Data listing
-- BEGIN --

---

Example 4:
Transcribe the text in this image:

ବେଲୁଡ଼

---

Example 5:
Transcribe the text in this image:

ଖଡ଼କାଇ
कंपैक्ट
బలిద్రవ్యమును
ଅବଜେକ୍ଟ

-- END --

— Exercise objective —
Rewrite the material above, replacing "Transcribe" with "Write out" everywhere it appears and changing nothing else.

— Solution to this problem —
---

Example 4:
Write out the text in this image:

ବେଲୁଡ଼

---

Example 5:
Write out the text in this image:

ଖଡ଼କାଇ
कंपैक्ट
బలిద్రవ్యమును
ଅବଜେକ୍ଟ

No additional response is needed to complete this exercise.